Blog by Steve Laug
When I recut the button on a recent Peterson Shamrock stem I thought I would use the opportunity to go into more detail on how I cut back the stem and shape a new button on the end of the cut off. The photo below shows the state of the stem when I received it. While I had other options in terms of repair of the stem I decided to cut it back. I have a Dremel that is my go to tool for cutting off a stem. Others use a saw – coping or hack saw, but I use the Dremel. The photo below shows the sanding drum that I use. It is pretty coarse sandpaper and makes short work of trimming back the vulcanite or Lucite of a stem. The trick is to hold the stem and the Dremel steady while you work the end of the stem against the sandpaper. Over time I have learned to hold it steady and work the cutting line straight. I take off all of the damaged material so that I have some thickness on the top and bottom of the stem that will accommodate a new button without making the stem too thin in the process. In this case I removed the funneled portion of the airway in the button and what remained was the round airway that would need to be reshaped. The line across the stem is pretty straight considering I do it by eyeballing it rather than using a straight edge.
The next step in the procedure is to cut a straight line equidistance on the top and the bottom of the stem that will be the sharp edge of the button. The outer edge is slightly rough in the photos but that does not matter as that edge will be bevelled toward the airway in the shaping process. I use a flat blade needle file with a square edge for this initial cut.

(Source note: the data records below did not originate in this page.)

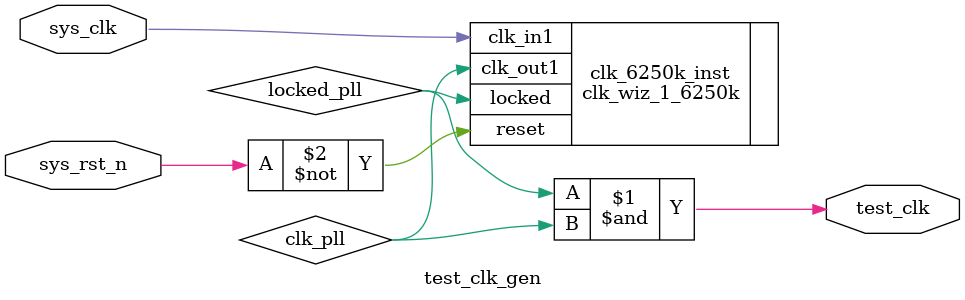
<source format=v>
module test_clk_gen
(
	input 	wire		sys_clk			,
	input 	wire		sys_rst_n		,
	
	output 	wire		test_clk		
);
wire	clk_pll			;
wire	locked_pll		;

//test_clk
assign 	test_clk = locked_pll & clk_pll;


clk_wiz_1_6250k clk_6250k_inst
(

		.clk_out1	(clk_pll		),  

		.reset		(~sys_rst_n		),
		.locked		(locked_pll		),        
		.clk_in1	(sys_clk		)
);     



endmodule

</source>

Before I put the flat blade needle file away I use it to shave some of the material that is directly ahead of the sharp line of the button and begin the tapering process. I follow that up with an emery board to get a feel for the look of the stem and to assess how much material I will remove in the process.
The next step in the process is to shave more of the material away and adjust the angles of the stem to the button. I use a needle file with a knife shaped blade and draw it across the stem toward the button edge. As I draw the file toward the button it peels the material away. I work it from the point on the stem that I have picked as the place where the new taper will begin. I lightly draw it across the upper portion and deepen the cuts the further I go down the stem. I clean up the sharp edge with the straight file once again. I cut a groove in the material next to the button edge that sets the depth of the bottom of the taper. I work the stem angles until they taper directly into the button and the groove disappears. I used 220 grit sandpaper to clean up the file marks and smooth out the transition of the angles to the button. At this point the definition of the button is finished. All that remains is to shape the button and clean up the marks on the material.

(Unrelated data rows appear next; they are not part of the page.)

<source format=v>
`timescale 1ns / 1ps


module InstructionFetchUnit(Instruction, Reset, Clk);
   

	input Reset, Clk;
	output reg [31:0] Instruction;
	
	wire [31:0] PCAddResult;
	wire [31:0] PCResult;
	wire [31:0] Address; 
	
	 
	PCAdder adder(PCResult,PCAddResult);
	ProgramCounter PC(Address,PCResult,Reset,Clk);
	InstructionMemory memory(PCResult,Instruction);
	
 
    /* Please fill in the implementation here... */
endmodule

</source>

I used the oval needle file to open and flare the edges of the airway to open the airways. Once I have the funnel cut I use a folded piece of sandpaper to clean up the file marks in the slot and smooth out the end of the button. I also use the sandpaper to shape the button and taper and round the edges to make the button oval and smooth.

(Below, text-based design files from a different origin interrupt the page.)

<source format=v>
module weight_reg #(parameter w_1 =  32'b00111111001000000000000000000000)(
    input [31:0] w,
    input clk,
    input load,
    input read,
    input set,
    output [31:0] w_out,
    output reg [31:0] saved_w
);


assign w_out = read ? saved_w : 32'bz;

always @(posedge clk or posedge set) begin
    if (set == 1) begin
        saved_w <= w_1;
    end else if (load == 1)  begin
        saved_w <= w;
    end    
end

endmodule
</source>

I worked the curve of the underside of the stem to make a smooth and clean angle that matched the curve of the bottom of the bowl of the pipe. I used 220 grit sandpaper, medium and fine grit sanding sponges to reshape the curve. The next two photos show the curve and the shape of the button on the cut off stem.
Once the shaping was finished I sanded the stem with micromesh sanding pads. I sanded the blade and the button and slot area of the stem at the same time. I wet sanded with 1500-2400 grit sanding pads and dry sanded with 3200-12,000 grit pads. I polished the stem with red Tripoli and White Diamond on the wheel and then gave the stem multiple coats of carnauba to polish and raise the shine.
The finished stem is shown below. The goal in the process is to return the stem as near as possible to its original shape and condition. The button shape is determined by photos or by the remnant of the stem prior to being cut off. The buffed and polished stem should look as close as possible to a factory cut stem. While I have done many of these I still feel like I am in the process of learning. The key to the whole thing is to move slowly, carefully and methodically until the stem is finished. Then sand some more and polish some more… I can’t tell you how many times I have gone back after several months of smoking the pipe and doing a bit more reworking until I am happy with the feel in the mouth.